Lors d'un entretien accordé au quotidien Nice-Matin, Alain Souchon a confirmé son intention d'arrêter définitivement le cinéma. C'est son choix, bien sûr, mais on ne pourra que regretter de ne plus voir au cinéma ces personnages qu'ils campaient si bien, entre mélancolie sourde et bouderie un poil enfantine.
Acteur remarqué dans La fête des Pères, Tout feu tout flamme, Le Vol du Sphinx, Souchon reste avant tout Florimond dit "Pin-Pon", le garagiste pompier de L'été meurtier qui tombe follement amoureux d'une Isabelle Adjani dans un de ses meilleurs rôles.
Souchon souligne qu'il ne s'est jamais laissé habiter par ses rôles, qu'il jouait "comme un enfant". C'est sans doute ce qui nous séduisait le plus, cette façon d'être lui-même tout en en rentrant, pesque involontairement dans la peau de ses personnages. Ce que l'on aimait, c'était, son côté jamais content, carrément pas méchant, qui donnait envie d'aller lui ébourriffer sa tignasse en désordre pour le consoler.
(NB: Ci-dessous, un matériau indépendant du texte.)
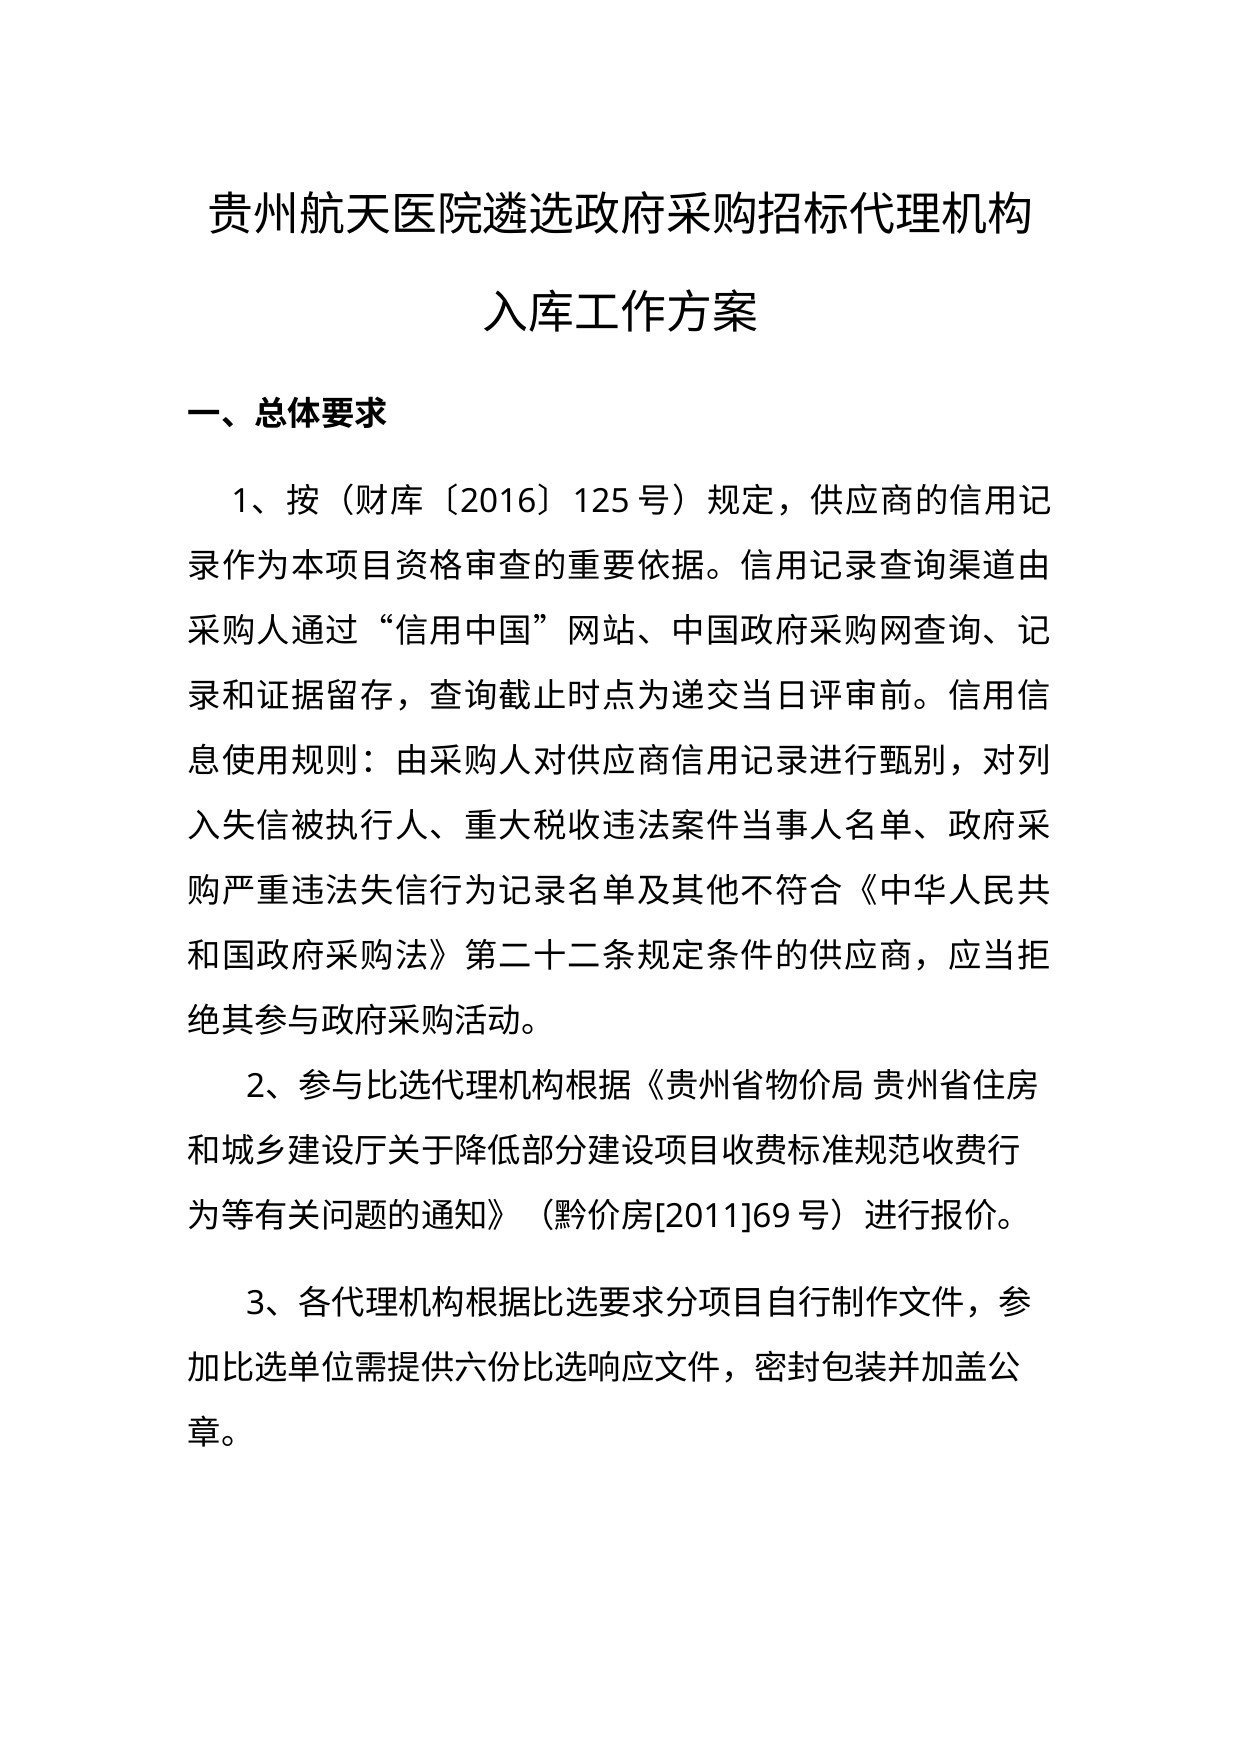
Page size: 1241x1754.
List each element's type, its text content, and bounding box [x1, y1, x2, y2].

text 2、参与比选代理机构根据《贵州省物价局 贵州省住房和城乡建设厅关于降低部分建设项目收费标准规范收费行为等有关问题的通知》（黔价房[2011]69号）进行报价。 [187, 1051, 1053, 1246]
text 贵州航天医院遴选政府采购招标代理机构入库工作方案 [187, 162, 1053, 357]
text 一、总体要求 [187, 379, 1053, 444]
text 3、各代理机构根据比选要求分项目自行制作文件，参加比选单位需提供六份比选响应文件，密封包装并加盖公章。 [187, 1268, 1053, 1463]
text 1、按（财库〔2016〕125号）规定，供应商的信用记录作为本项目资格审查的重要依据。信用记录查询渠道由采购人通过“信用中国”网站、中国政府采购网查询、记录和证据留存，查询截止时点为递交当日评审前。信用信息使用规则：由采购人对供应商信用记录进行甄别，对列入失信被执行人、重大税收违法案件当事人名单、政府采购严重违法失信行为记录名单及其他不符合《中华人民共和国政府采购法》第二十二条规定条件的供应商，应当拒绝其参与政府采购活动。 [187, 466, 1053, 1051]
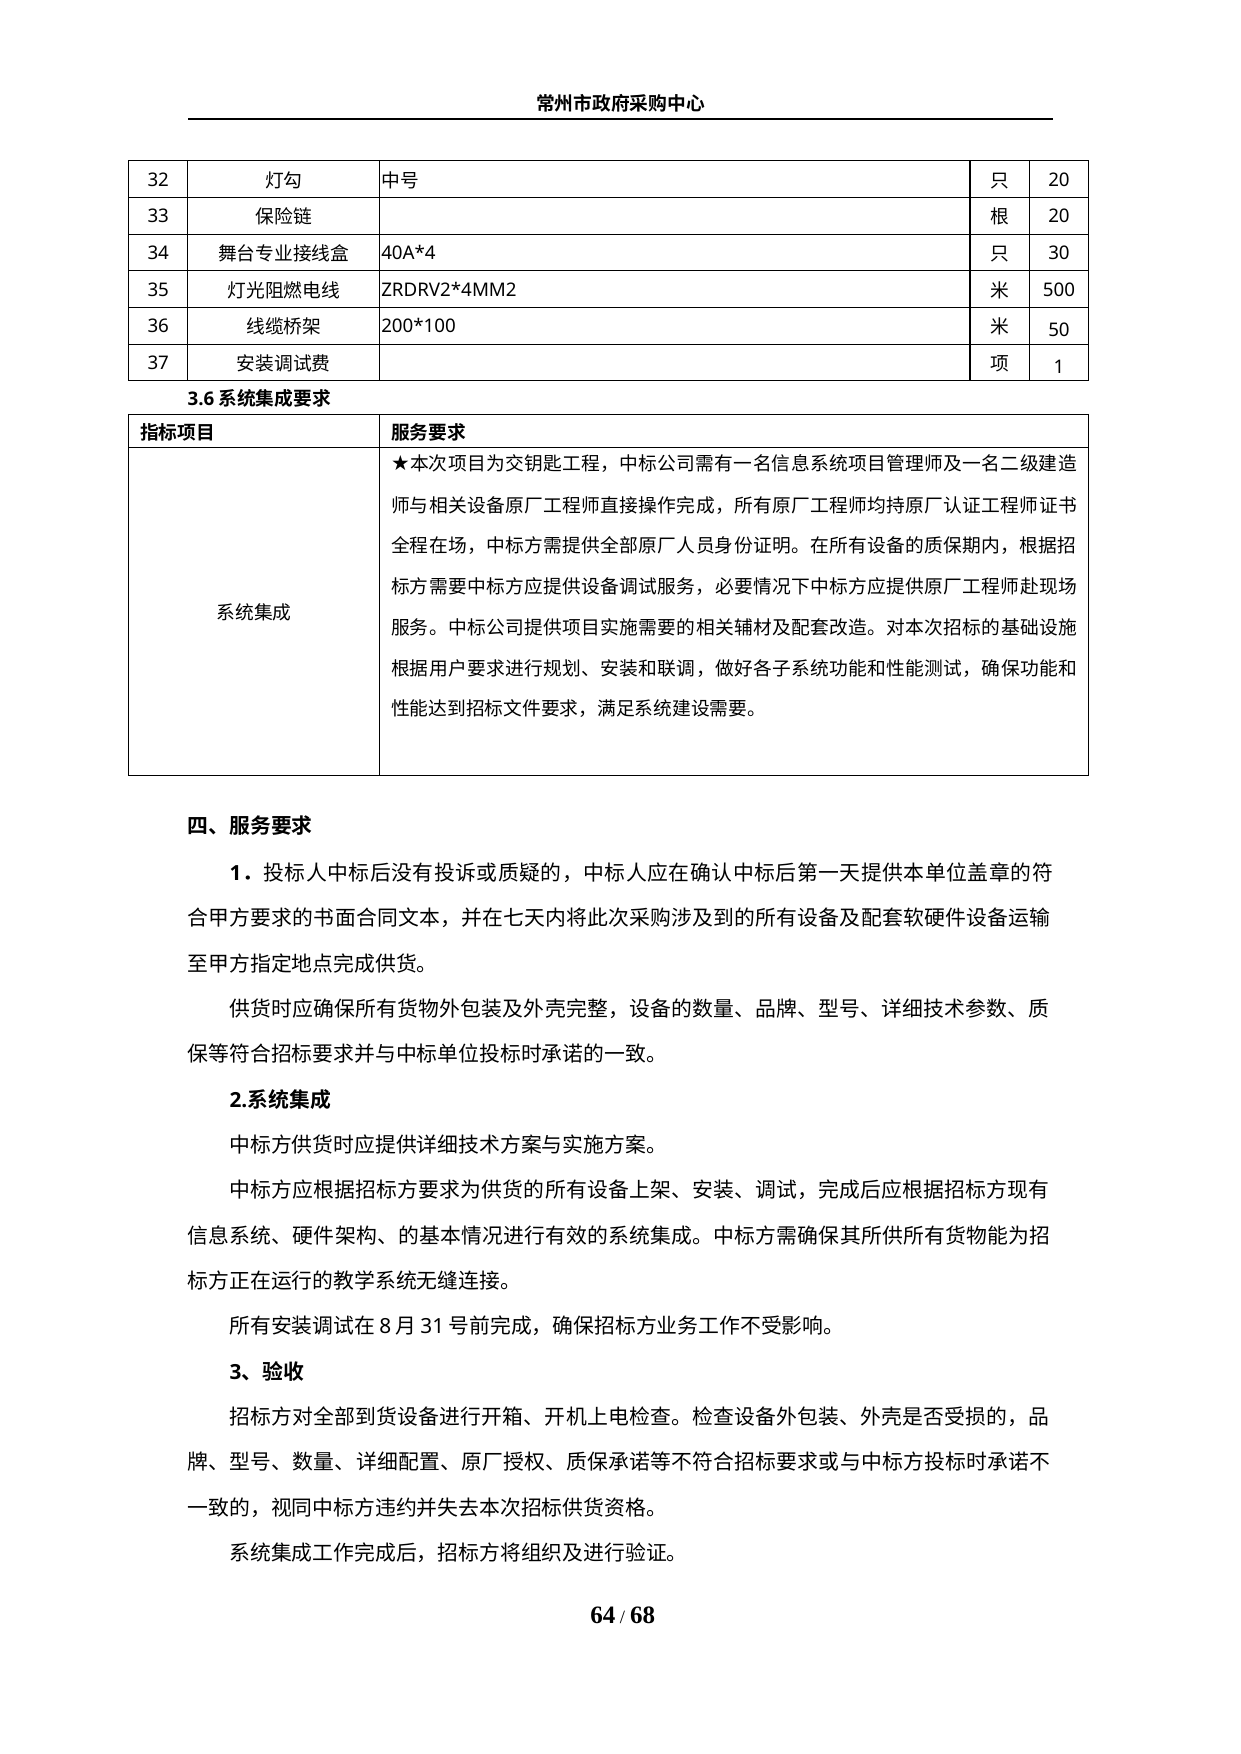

Souchon déclare : "Ce n'était pas un métier pour moi." Selon Dominique Besnehard (l'agent, entre autres, de Ségolène Royal), il aurait "raté" tous ses films. Façon de voir. Il faisait passer des tas de choses que bien des ses confrères français, officiellement estampillés acteurs, se montrent incapables d'exprimer...
Consolation, maintenant, il nous les chantera...
Alain Souchon vient de sortir son dernier album "Ecoutez d'où ma peine vient".